Pulldown
Het tweede testonderdeel bekijkt of videokaarten beelden correct met volledige resolutie kunnen weergeven die in de basis progressief zijn, maar interlaced worden uitgezonden. Er worden twee situaties onderzocht: 2:2 pulldown en 3:2 pulldown. Beide hebben te maken met de manier waarop bioscoopfilms – of andere zaken die op film zijn opgenomen – worden bewerkt voor TV.
Bioscoopfilms werken met 24 hele beelden per seconde. De aanpassing voor interlaced televisie in Europa – of het nu 576i SD of 1080i HD is – gebeurt door de films allereerst zo’n 4% te versnellen naar 25 hele beelden per seconde en daarna ieder beeld op te delen in twee interlaced fields, om zo tot 50 halve beelden per seconde te komen. In dit geval zit er dus geen tijdsverschil tussen de even en oneven beeldlijnen; ze kunnen simpelweg in elkaar geschoven worden voor een zo scherp mogelijk resultaat. De videoprocessor moet echter wél herkennen dat deze techniek is toegepast. Is dat niet het geval, dan wordt onnodig complexe deinterlacing toegepast met potentieel kwaliteitsverlies als gevolg. Goede 2:2 pulldown is echt een vereiste voor wie Nederlandse of andere Europese TV-uitzendingen op de PC gaat bekijken. Alle losse videokaarten, zelfs de budgetmodellen, doen het uitstekend. De geïntegreerde oplossingen van AMD en nVidia gaan de mist in. Intels HD Graphics van de vorige generatie CPU's doet geen goede 2:2 pulldown, de HD Graphics 2000/3000 van Sandy Bridge wél.
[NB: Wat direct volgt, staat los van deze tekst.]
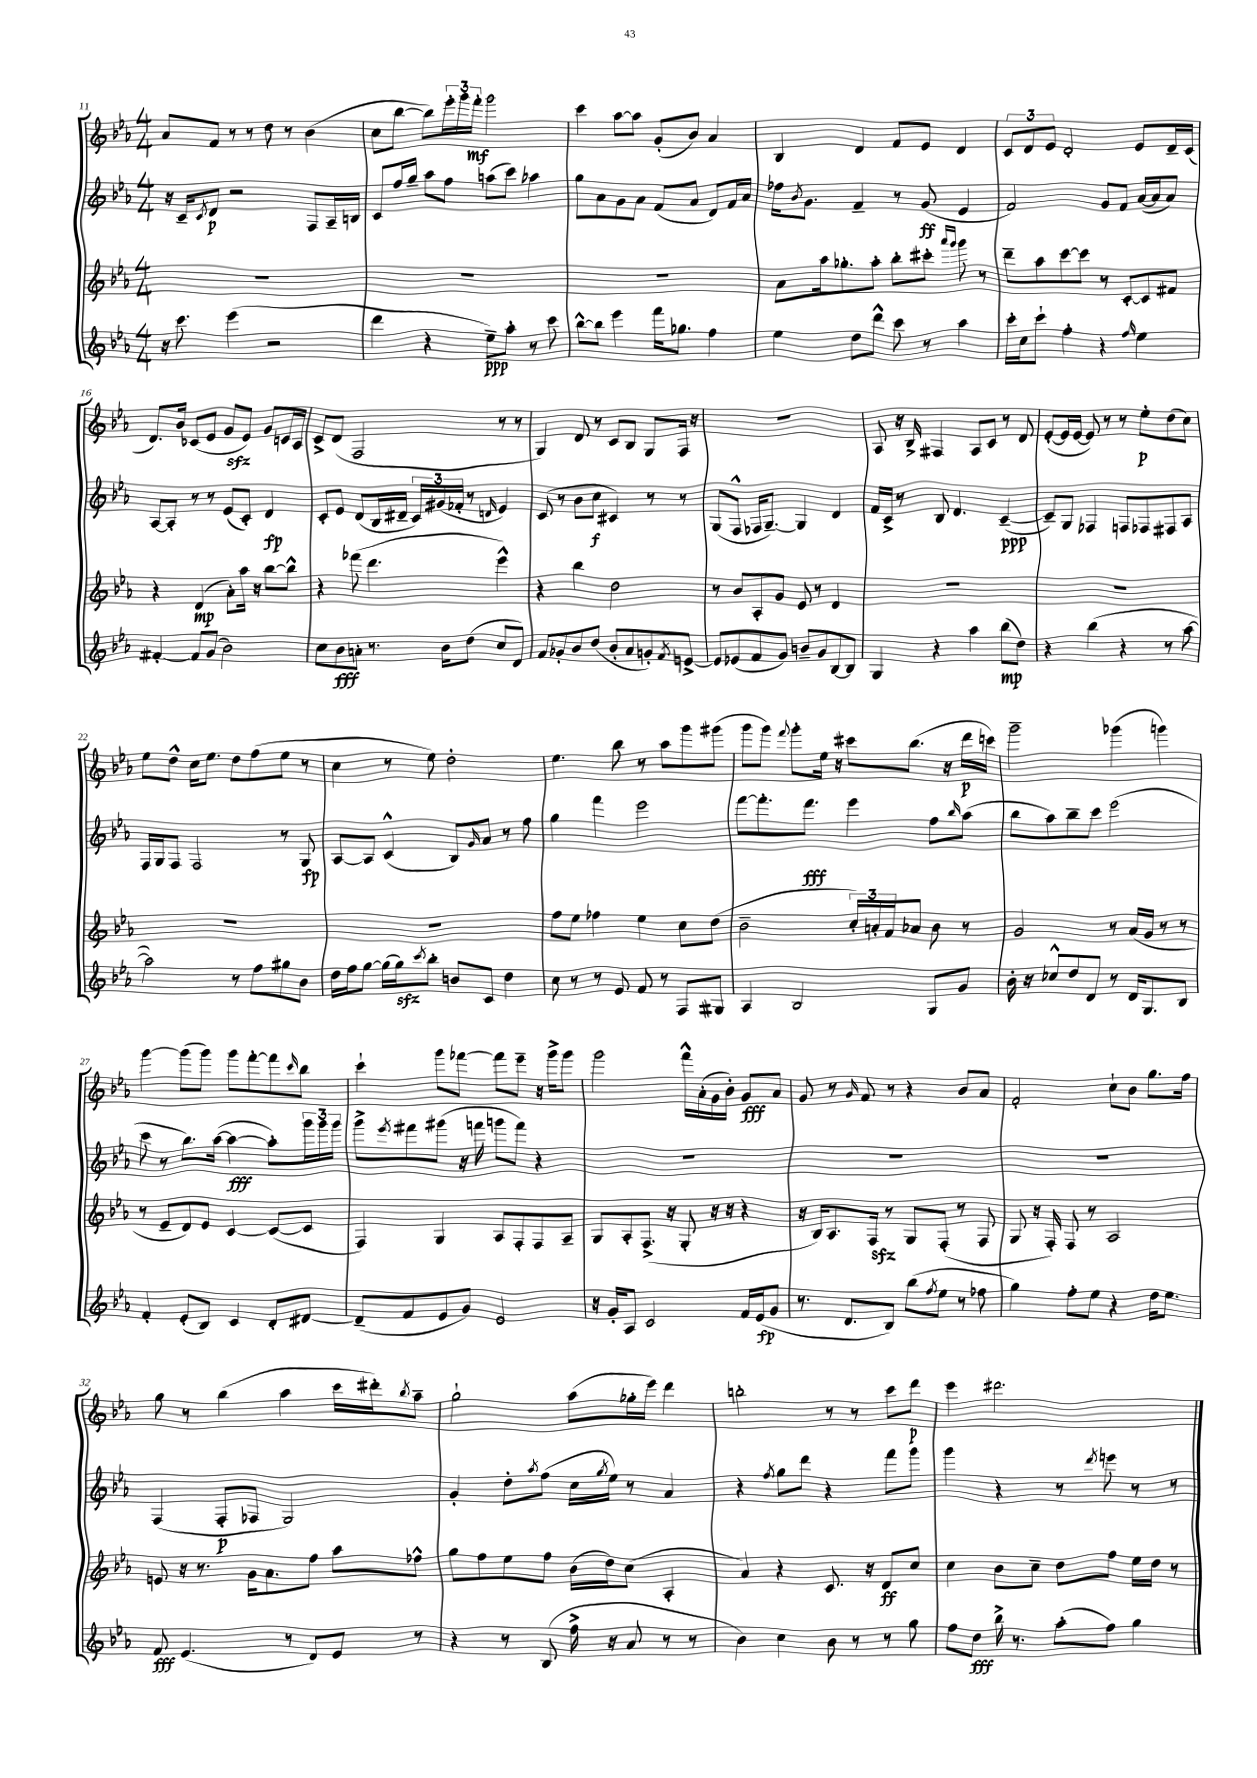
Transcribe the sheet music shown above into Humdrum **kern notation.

**kern	**dynam	**kern	**dynam	**kern	**dynam	**kern	**dynam
*part4	*part4	*part3	*part3	*part2	*part2	*part1	*part1
*staff4	*staff4	*staff3	*staff3	*staff2	*staff2	*staff1	*staff1
*clefG2	*	*clefG2	*	*clefG2	*	*clefG2	*
*k[b-e-a-]	*	*k[b-e-a-]	*	*k[b-e-a-]	*	*k[b-e-a-]	*
*M4/4	*	*M4/4	*	*M4/4	*	*M4/4	*
=11	=11	=11	=11	=11	=11	=11	=11
16r	.	1r	.	16r	.	8a-/L	.
8.ccc\	.	.	.	16c~/KL	.	.	.
.	.	.	.	8qc/	.	.	.
.	.	.	.	8d/J	p	8f/J	.
(4eee-\	.	.	.	2r	.	8r	.
.	.	.	.	.	.	8r	.
2r	.	.	.	.	.	8dd\	.
.	.	.	.	.	.	8r	.
.	.	.	.	8F/L	.	(4b-\	.
.	.	.	.	16A-~/L	.	.	.
.	.	.	.	16Bn/JJ	.	.	.
=12	=12	=12	=12	=12	=12	=12	=12
4ddd\	.	1r	.	8c/L	.	8cc\L	.
.	.	.	.	16ff/L	.	[8bb-\J	.
.	.	.	.	16gg~/JJ	.	.	.
4r	.	.	.	8aa-\L	.	8bb-\L])	.
.	.	.	.	8ff\J	.	24eee-'\L	.
.	.	.	.	.	.	24ggg\	.
.	.	.	.	.	.	24fff'\JJ	mf
8ee-~\L)	ppp	.	.	(8aan\L	.	2ggg\	.
8aa-'\J	.	.	.	8ccc\J)	.	.	.
8r	.	.	.	4aa-X\	.	.	.
8ccc\	.	.	.	.	.	.	.
=13	=13	=13	=13	=13	=13	=13	=13
[8bb-^^\L	.	1r	.	8gg\L	.	4ccc\	.
8bb-\J]	.	.	.	8a-\	.	.	.
4eee-\	.	.	.	8g\	.	[8aa-\L	.
.	.	.	.	8a-\J	.	8aa-\J]	.
16fff\KL	.	.	.	(8f/L	.	(8g'/L	.
8.gg-X\J	.	.	.	.	.	.	.
.	.	.	.	8a-/J	.	8b-/J)	.
4ff\	.	.	.	8d/L)	.	4a-/	.
.	.	.	.	16f/L	.	.	.
.	.	.	.	16a-/JJ	.	.	.
=14	=14	=14	=14	=14	=14	=14	=14
4ee-\	.	8a-\L	.	16ff-X\KL	.	4B-/	.
.	.	.	.	8qb-/	.	.	.
.	.	.	.	8.g\J	.	.	.
.	.	16aa-\k	.	.	.	.	.
.	.	8.gg-X'\	.	.	.	.	.
8dd\L	.	.	.	4f~/	.	4d/	.
8ddd^^\J	.	8aa-'\J	.	.	.	.	.
8ccc\	.	8bb-'\L	.	8r	.	8f/L	.
8r	.	8ccc#X'\J	.	(8g/	ff	8e-/J	.
.	.	16qqaaa-/LL	.	.	.	.	.
.	.	16qqggg/JJ	.	.	.	.	.
4aa-\	.	8ggg\	.	4e-/	.	4d/	.
.	.	8r	.	.	.	.	.
=15	=15	=15	=15	=15	=15	=15	=15
16ccc'\LL	.	8ddd~\L	.	2f/)	.	12c/L	.
16cc\J	.	.	.	.	.	.	.
.	.	.	.	.	.	12d/	.
8ccc`\J	.	8aa-\	.	.	.	.	.
.	.	.	.	.	.	12e-/J	.
4ff'\	.	[8ccc\	.	.	.	2d'/	.
.	.	8ccc\J]	.	.	.	.	.
4r	.	8r	.	8g/L	.	.	.
.	.	[8c'/L	.	8f/J	.	.	.
16qqff/	.	.	.	.	.	.	.
4ee-\	.	8c/]	.	([16a-/LL	.	8e-/L	.
.	.	.	.	16a-/J]	.	.	.
.	.	8f#X/J	.	8a-/J)	.	16d~/L	.
.	.	.	.	.	.	(16c/JJ	.
!!LO:LB:g=z
=16	=16	=16	=16	=16	=16	=16	=16
[4f#X'/	.	4r	.	[8A-/L	.	8.d/L)	.
.	.	.	.	8A-'/J]	.	.	.
.	.	.	.	.	.	16b-/Jk	.
8f#/L]	.	(4d/	mp	8r	.	(8c-X/L	.
(8g/J	.	.	.	8r	.	8e-/J	.
2b-\)	.	8a-'\L)	.	(8e-/L	.	8gzz/L	.
.	.	16aa-\Jk	.	8c'/J)	.	8e-/J)	.
.	.	16r	.	.	.	.	.
.	.	[8bb-\L	.	4d/	fp	8g/L	.
.	.	8bb-^^\J]	.	.	.	16cn/L	.
.	.	.	.	.	.	16A-/JJ	.
=17	=17	=17	=17	=17	=17	=17	=17
8cc\L	.	4r	.	8c'/L	.	8c^/L	.
8b-\	fff	.	.	8e-/J	.	(8d/J	.
8an'\J	.	(8fff-X\	.	(8d/L	.	2F/	.
8.r	.	4.ddd\	.	16B-/L	.	.	.
.	.	.	.	16d#X~/JJ	.	.	.
.	.	.	.	24c/LL)	.	.	.
.	.	.	.	(24g#X/	.	.	.
16b-\KL	.	.	.	.	.	.	.
.	.	.	.	24f-X'/JJ	.	.	.
(8dd\J	.	.	.	8r	.	.	.
.	.	.	.	16qqdn/	.	.	.
8cc/L	.	4eee-^^\)	.	4e-/)	.	8r	.
8d/J)	.	.	.	.	.	8r	.
=18	=18	=18	=18	=18	=18	=18	=18
8f/L	.	4r	.	(8c/	.	4G/)	.
8g-X'/	.	.	.	8r	.	.	.
8b-/	.	4bb-\	.	8b-\L	.	8d/	.
(8dd/J	.	.	.	8cc\J	f	8r	.
8b-'/L	.	2dd\	.	4c#X/)	.	8c/L	.
8a-/	.	.	.	.	.	8B-/J	.
8gn'/)	.	.	.	8r	.	8G/L	.
8qf/	.	.	.	.	.	.	.
[8en^/J	.	.	.	8r	.	16F/Jk	.
.	.	.	.	.	.	16r	.
=19	=19	=19	=19	=19	=19	=19	=19
8e/L]	.	8r	.	(8G/L	.	1r	.
(8e-X/	.	8b-/L	.	8F^^/J	.	.	.
8f/	.	8A-'/	.	16F-X/KL	.	.	.
.	.	.	.	[8.G~/J)	.	.	.
8g/J)	.	8g/J	.	.	.	.	.
8bn~/L	.	8e-/	.	4G/]	.	.	.
8g/	.	8r	.	.	.	.	.
[8B-/	.	4d/	.	4d/	.	.	.
8B-/J]	.	.	.	.	.	.	.
=20	=20	=20	=20	=20	=20	=20	=20
4G/	.	1r	.	16f/LL	.	8A-/	.
.	.	.	.	16c^/JJ	.	.	.
.	.	.	.	8r	.	16r	.
.	.	.	.	.	.	16B-^/	.
4r	.	.	.	8B-/	.	4F#X/	.
.	.	.	.	4.d/	.	.	.
4aa-\	.	.	.	.	.	8A-/L	.
.	.	.	.	.	.	8c/J	.
(8bb-\L	mp	.	.	([4c~/	ppp	8r	.
8dd\J)	.	.	.	.	.	8d/	.
=21	=21	=21	=21	=21	=21	=21	=21
4r	.	1r	.	8c~/L])	.	([8e-'/L	.
.	.	.	.	8G/J	.	16e-/L]	.
.	.	.	.	.	.	[16e-/JJ	.
(4bb-\	.	.	.	4F-X/	.	8e-/])	.
.	.	.	.	.	.	8r	.
4r	.	.	.	8Fn/L	.	8r	.
.	.	.	.	8F-X/	.	8ee-'\L	p
8r	.	.	.	8F#X/	.	(8dd\	.
[8aa-\	.	.	.	8A-/J	.	8cc\J)	.
!!LO:LB:g=z
=22	=22	=22	=22	=22	=22	=22	=22
2aa-\])	.	1r	.	16F/LL	.	8ee-\L	.
.	.	.	.	16G/J	.	.	.
.	.	.	.	8F/J	.	8dd^^\J	.
.	.	.	.	2F/	.	16cc\KL	.
.	.	.	.	.	.	8.ee-\J	.
8r	.	.	.	.	.	8dd\L	.
8ff\L	.	.	.	.	.	(8ff\	.
8gg#X\	.	.	.	8r	.	8ee-\J	.
8b-\J	.	.	.	8G/	fp	8r	.
=23	=23	=23	=23	=23	=23	=23	=23
16dd\LL	.	1r	.	[8A-/L	.	4cc\	.
16ff\J	.	.	.	.	.	.	.
[8gg\J	.	.	.	8A-/J]	.	.	.
(16gg\LL]	.	.	.	(4c^^/	.	8r	.
16ggzz\J)	.	.	.	.	.	.	.
8qccc/	.	.	.	.	.	.	.
8bb-'\J	.	.	.	.	.	8ee-\)	.
8bn/L	.	.	.	8B-/L)	.	2dd'\	.
.	.	.	.	16qqg/	.	.	.
8c/J	.	.	.	8a-/J	.	.	.
4dd\	.	.	.	8r	.	.	.
.	.	.	.	8ff\	.	.	.
=24	=24	=24	=24	=24	=24	=24	=24
8cc\	.	8ff\L	.	4gg\	.	4.ee-\	.
8r	.	8ee-\J	.	.	.	.	.
8r	.	4ff-X\	.	4fff\	.	.	.
8e-/	.	.	.	.	.	8bb-\	.
8f/	.	4ee-\	.	2eee-\	.	8r	.
8r	.	.	.	.	.	8aa-\L	.
8F/L	.	8cc\L	.	.	.	8ggg\	.
8G#X/J	.	(8dd\J	.	.	.	(8ggg#X\J	.
=25	=25	=25	=25	=25	=25	=25	=25
4A-/	.	2b-~\	.	[8fff\L	.	8ggg\L	.
.	.	.	.	8.fff'\]	.	8ggg\J)	.
.	.	.	.	.	.	8qqfff/	.
2B-/	.	.	.	.	.	8ggg'\L	.
.	.	.	.	8.fff\J	fff	.	.
.	.	.	.	.	.	16ee-\Jk	.
.	.	.	.	.	.	16r	.
.	.	24cc'/LL)	.	4eee-\	.	8ccc#X\L	.
.	.	24an'/	.	.	.	.	.
.	.	24f/J	.	.	.	.	.
.	.	8a-X/J	.	.	.	(8.bb-\J	.
8G/L	.	8b-\	.	8ff\L	.	.	.
.	.	.	.	.	.	16r	.
.	.	.	.	16qqbb-/	.	.	.
8g/J	.	8r	.	(8aa-\J	.	16ddd\LL	p
.	.	.	.	.	.	16cccn\JJ)	.
=26	=26	=26	=26	=26	=26	=26	=26
16b-'\	.	2g/	.	8bb-\L	.	2ggg~\	.
16r	.	.	.	.	.	.	.
8cc-X^^/L	.	.	.	8aa-\)	.	.	.
8dd/	.	.	.	8bb-~\	.	.	.
8d/J	.	.	.	8ccc\J	.	.	.
8r	.	8r	.	(2eee-\	.	(4ggg-X\	.
16d/KL	.	(16a-/LL	.	.	.	.	.
8.G/	.	16g/JJ	.	.	.	.	.
.	.	8r	.	.	.	4gggn\)	.
8B-/J	.	8r	.	.	.	.	.
!!LO:LB:g=z
=27	=27	=27	=27	=27	=27	=27	=27
4f'/	.	8r	.	8ccc\	.	[4ggg\	.
.	.	8e-~/L	.	8r	.	.	.
(8e-'/L	.	8d/)	.	8.bb-\L)	.	(8ggg\L]	.
8B-/J)	.	8e-/J	.	.	.	8ggg\J)	.
.	.	.	.	([16aa-\Jk	.	.	.
4c/	.	[4c/	.	4aa-\_	fff	8ggg\L	.
.	.	.	.	.	.	[8fff'\	.
8d'/L	.	(8c/L_	.	8aa-'\L])	.	8fff\]	.
.	.	.	.	.	.	16qqccc/	.
[8d#X/J	.	8c/J]	.	24ggg\L	.	8bb-\J	.
.	.	.	.	24ggg\	.	.	.
.	.	.	.	24ggg\JJ	.	.	.
=28	=28	=28	=28	=28	=28	=28	=28
(8d#~/L]	.	4F/)	.	8ggg^\L	.	4ccc`\	.
.	.	.	.	8qeee-/	.	.	.
8f/	.	.	.	8fff#X\	.	.	.
8e-/	.	4G/	.	(8ggg#X\J	.	8ggg\L	.
8g/J)	.	.	.	16r	.	[8fff-X\J	.
.	.	.	.	16fffn\	.	.	.
2e-/	.	8A-/L	.	8gggn\L	.	8fff-\L]	.
.	.	8F'/	.	8fff\J)	.	8eee-~\J	.
.	.	8F/	.	4r	.	16r	.
.	.	.	.	.	.	16ggg^\KL	.
.	.	8A-~/J	.	.	.	8ggg\J	.
=29	=29	=29	=29	=29	=29	=29	=29
16r	.	8G/L	.	1r	.	2ggg\	.
16g'/KL	.	.	.	.	.	.	.
8A-/J	.	8A-'/	.	.	.	.	.
2c/	.	(8.F^/J	.	.	.	.	.
.	.	16r	.	.	.	.	.
.	.	8G'/	.	.	.	16fff^^\LL	.
.	.	.	.	.	.	(16a-'\	.
.	.	16r	.	.	.	16g\	.
.	.	16r	.	.	.	16b-'\JJ)	.
16f/LL	.	4r	.	.	.	8g/L	fff
(16e-/J	fp	.	.	.	.	.	.
8g/J	.	.	.	.	.	8a-/J	.
=30	=30	=30	=30	=30	=30	=30	=30
8.r	.	16r	.	1r	.	8g/	.
.	.	16B-/KL)	.	.	.	.	.
.	.	8.A-/	.	.	.	8r	.
8.d/L	.	.	.	.	.	.	.
.	.	.	.	.	.	16qqg/	.
.	.	.	.	.	.	8f/	.
.	.	16Fzz/Jk	.	.	.	.	.
8B-/J)	.	8r	.	.	.	8r	.
(8bb-\L	.	8G/L	.	.	.	4r	.
8qff/	.	.	.	.	.	.	.
8ee-\J	.	(8F'/J	.	.	.	.	.
8r	.	8r	.	.	.	8b-/L	.
8ff-X\	.	8F/	.	.	.	8a-/J	.
=31	=31	=31	=31	=31	=31	=31	=31
4gg\)	.	8G/	.	1r	.	2f'/	.
.	.	16r	.	.	.	.	.
.	.	16F'/)	.	.	.	.	.
8ff'\L	.	8F/	.	.	.	.	.
8ee-\J	.	8r	.	.	.	.	.
4r	.	2A-/	.	.	.	8cc`\L	.
.	.	.	.	.	.	8b-\J	.
16dd\KL	.	.	.	.	.	8.gg\L	.
8.ee-\J	.	.	.	.	.	.	.
.	.	.	.	.	.	16ff\Jk	.
!!LO:LB:g=z
=32	=32	=32	=32	=32	=32	=32	=32
8f/	fff	8en/	.	(4F/	.	8gg\	.
(4.e-/	.	16r	.	.	.	8r	.
.	.	8.r	.	.	.	.	.
.	.	.	.	8F'/L	p	(4bb-\	.
.	.	16g\KL	.	8F-X/J	.	.	.
.	.	8.a-\	.	.	.	.	.
8r	.	.	.	2G/)	.	4aa-\	.
8d/L)	.	8ff\J	.	.	.	.	.
8e-/J	.	8aa-\L	.	.	.	16ccc\LL	.
.	.	.	.	.	.	16ddd#X'\J)	.
.	.	.	.	.	.	8qbb-/	.
8r	.	8ff-X^^\J	.	.	.	8aa-~\J	.
=33	=33	=33	=33	=33	=33	=33	=33
4r	.	8gg\L	.	4g'/	.	2gg`\	.
.	.	8ff\	.	.	.	.	.
8r	.	8ee-\	.	8dd'\L	.	.	.
.	.	.	.	8qaa-/	.	.	.
(8B-/	.	8ff\J	.	(8ff\J	.	.	.
16ff^\	.	(16b-\LL	.	16cc\LL	.	(8aa-\L	.
.	.	.	.	8qgg/	.	.	.
16r	.	16dd\J)	.	16ee-\JJ)	.	.	.
8a-/	.	(8cc\J	.	8r	.	16gg-X'\L	.
.	.	.	.	.	.	16eee-\JJ)	.
8r	.	4A-'/	.	4a-/	.	4ddd\	.
8r	.	.	.	.	.	.	.
=34	=34	=34	=34	=34	=34	=34	=34
4b-\)	.	4a-/)	.	4r	.	2bbn'\	.
.	.	.	.	8qff/	.	.	.
4cc\	.	4r	.	8gg\L	.	.	.
.	.	.	.	8ddd\J	.	.	.
8b-\	.	8.c/	.	4r	.	8r	.
8r	.	.	.	.	.	8r	.
.	.	16r	.	.	.	.	.
8r	.	8d/L	ff	8fff\L	.	8ccc\L	.
8gg\	.	8cc/J	.	8ggg\J	.	8ddd\J	p
=35	=35	=35	=35	=35	=35	=35	=35
8ff\L	.	4cc\	.	4ggg\	.	4eee-\	.
8dd\J	fff	.	.	.	.	.	.
16bb-^\	.	8b-\L	.	4r	.	2.ddd#X\	.
8.r	.	.	.	.	.	.	.
.	.	8cc~\J	.	.	.	.	.
(8aa-'\L	.	8dd\L	.	8r	.	.	.
.	.	.	.	8qddd/	.	.	.
8ff\J)	.	8ff\J	.	8eeen\	.	.	.
4gg\	.	16ee-\LL	.	8r	.	.	.
.	.	16dd\JJ	.	.	.	.	.
.	.	8r	.	8r	.	.	.
==	==	==	==	==	==	==	==
*-	*-	*-	*-	*-	*-	*-	*-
Dan is er 3:2 pulldown. Dit is de methode die in Amerika wordt gebruikt om bioscoopfilms geschikt te maken voor interlaced weergave op televisie, met 60 halve beelden per seconde. Hierbij wordt ieder frame om en om omgezet naar twee of drie halve beelden. 4 hele beelden worden zo omgezet naar 10 halve beelden, en 24 hele beelden dus naar 60 halve beelden. Wanneer een videokaart dit principe herkent, kan de video ook naar originele kwaliteit hersteld worden. Zo niet, dan zijn bewegingen niet vloeiend. Het is duidelijk dat de driver-programmeurs van de meest partijen in Amerika werken, want op de chipset-GPU’s van AMD en nVidia na, gaat 3:2 pulldown in HD bij alle opstellingen goed.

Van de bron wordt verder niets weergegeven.